(Entries from a collection)
-------------------------

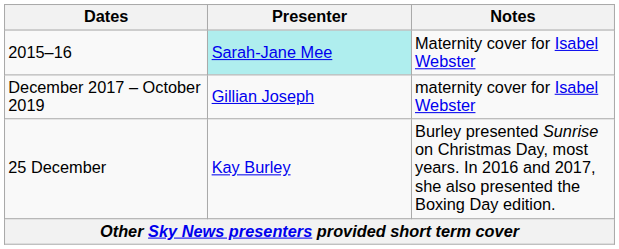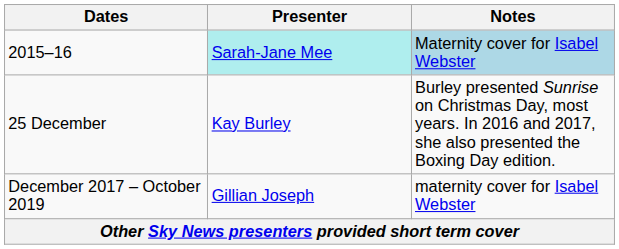2015–16 | Notes: no background -> lightblue background
rows swapped: 25 December <-> December 2017 – October 2019
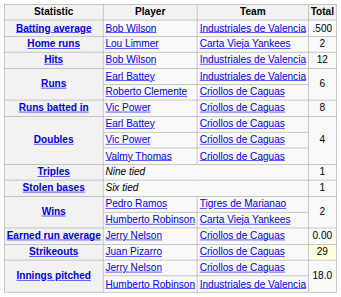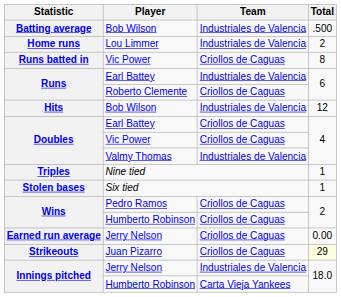Home runs | Team: Carta Vieja Yankees -> Industriales de Valencia
rows swapped: Runs batted in <-> Hits
Doubles / Valmy Thomas | Team: Criollos de Caguas -> Industriales de Valencia
Wins / Pedro Ramos | Team: Tigres de Marianao -> Criollos de Caguas
Wins / Humberto Robinson | Team: Carta Vieja Yankees -> Criollos de Caguas
Innings pitched / Jerry Nelson | Team: Criollos de Caguas -> Industriales de Valencia
Innings pitched / Humberto Robinson | Team: Industriales de Valencia -> Carta Vieja Yankees
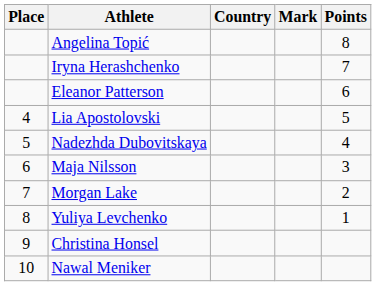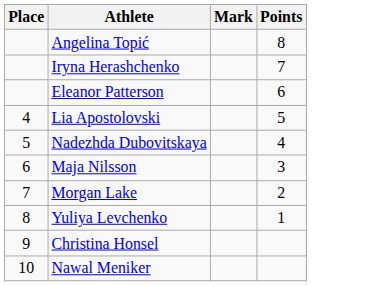- column: Country
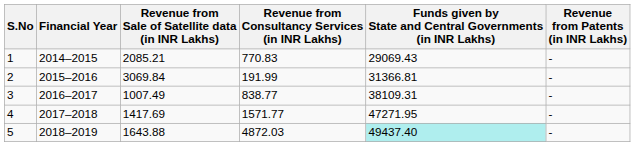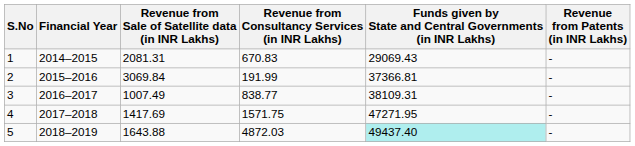1 | Revenue from Sale of Satellite data (in INR Lakhs): 2085.21 -> 2081.31
1 | Revenue from Consultancy Services (in INR Lakhs): 770.83 -> 670.83
2 | Funds given by State and Central Governments (in INR Lakhs): 31366.81 -> 37366.81
4 | Revenue from Consultancy Services (in INR Lakhs): 1571.77 -> 1571.75
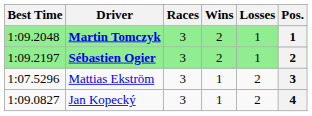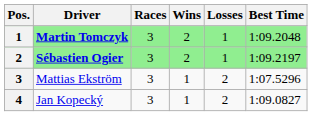columns swapped: Pos. <-> Best Time
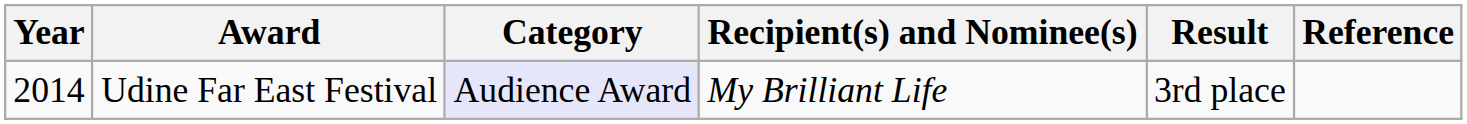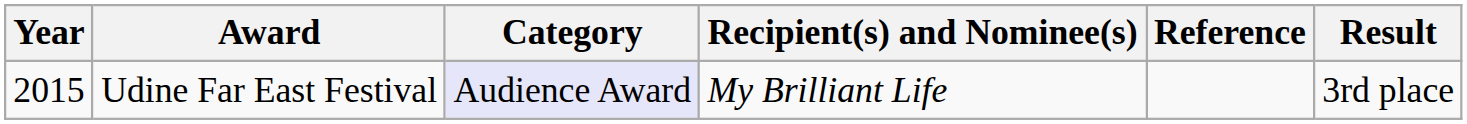columns swapped: Result <-> Reference
Udine Far East Festival | Year: 2014 -> 2015
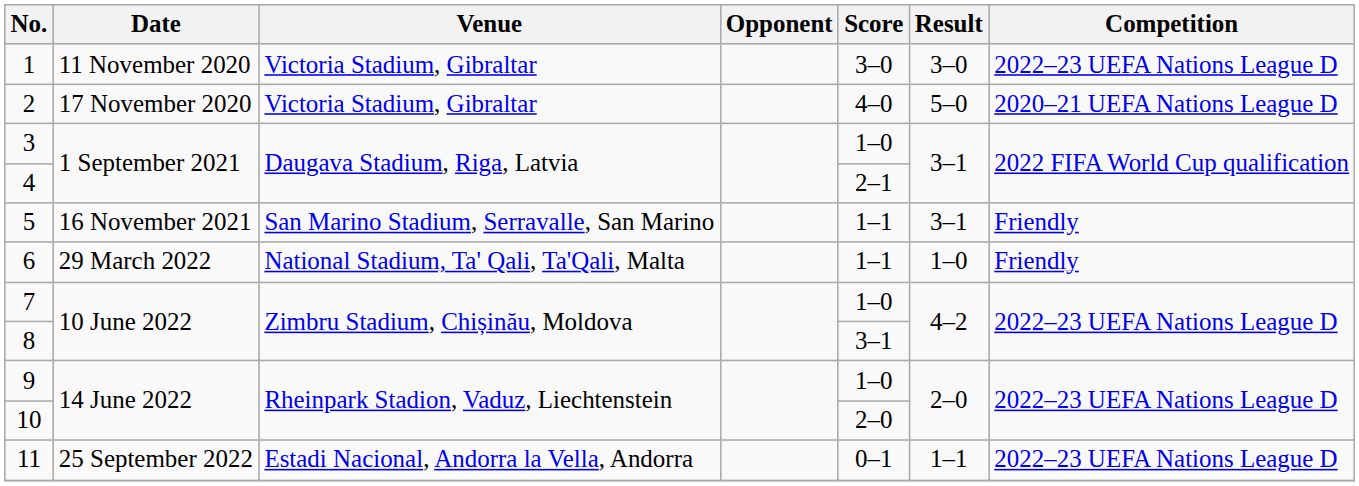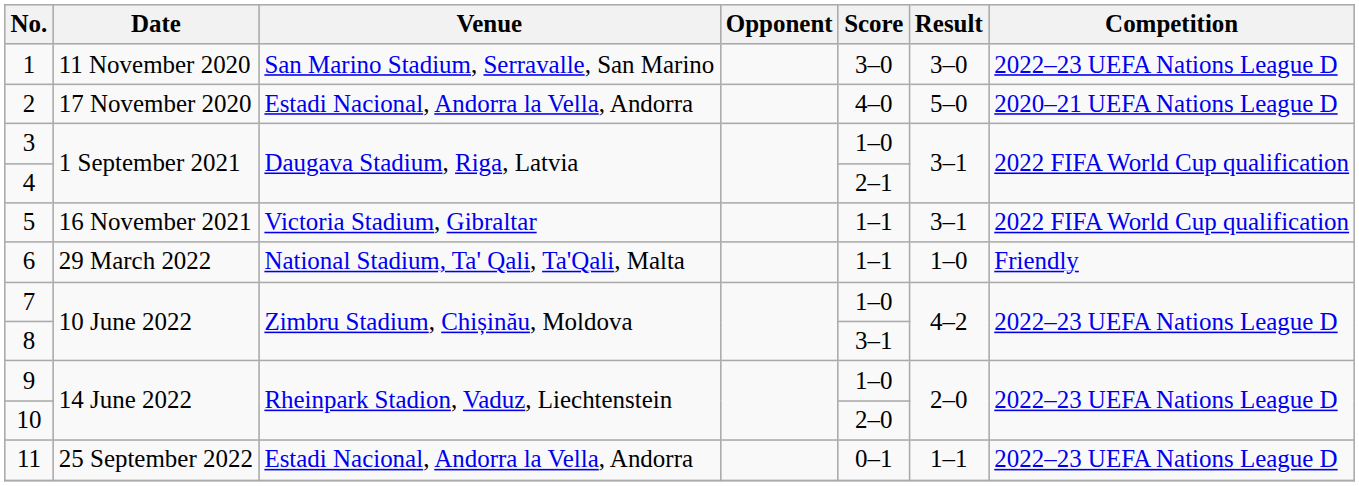1 | Venue: Victoria Stadium, Gibraltar -> San Marino Stadium, Serravalle, San Marino
2 | Venue: Victoria Stadium, Gibraltar -> Estadi Nacional, Andorra la Vella, Andorra
5 | Venue: San Marino Stadium, Serravalle, San Marino -> Victoria Stadium, Gibraltar
5 | Competition: Friendly -> 2022 FIFA World Cup qualification
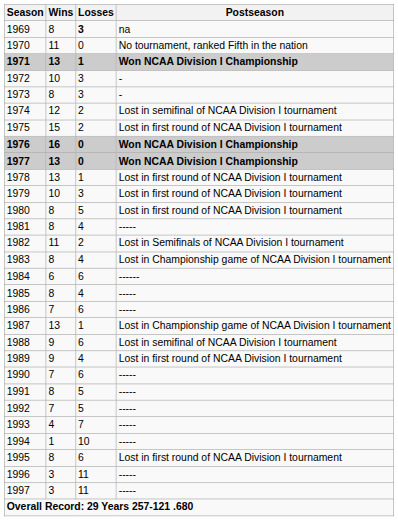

-------------------------

**Exercise objective:** Starting with the first line of the listing and going on through the line with "Doubles / Valmy", change "Industriales de Valencia" to "Leones del Caracas" wherever it occurs, and give those lines again with everything else unchanged. Leave the pictures out of your answer.

**Solution to the problem:**
2015–16 | Notes: no background -> lightblue background
rows swapped: 25 December <-> December 2017 – October 2019
Home runs | Team: Carta Vieja Yankees -> Leones del Caracas
rows swapped: Runs batted in <-> Hits
Doubles / Valmy Thomas | Team: Criollos de Caguas -> Leones del Caracas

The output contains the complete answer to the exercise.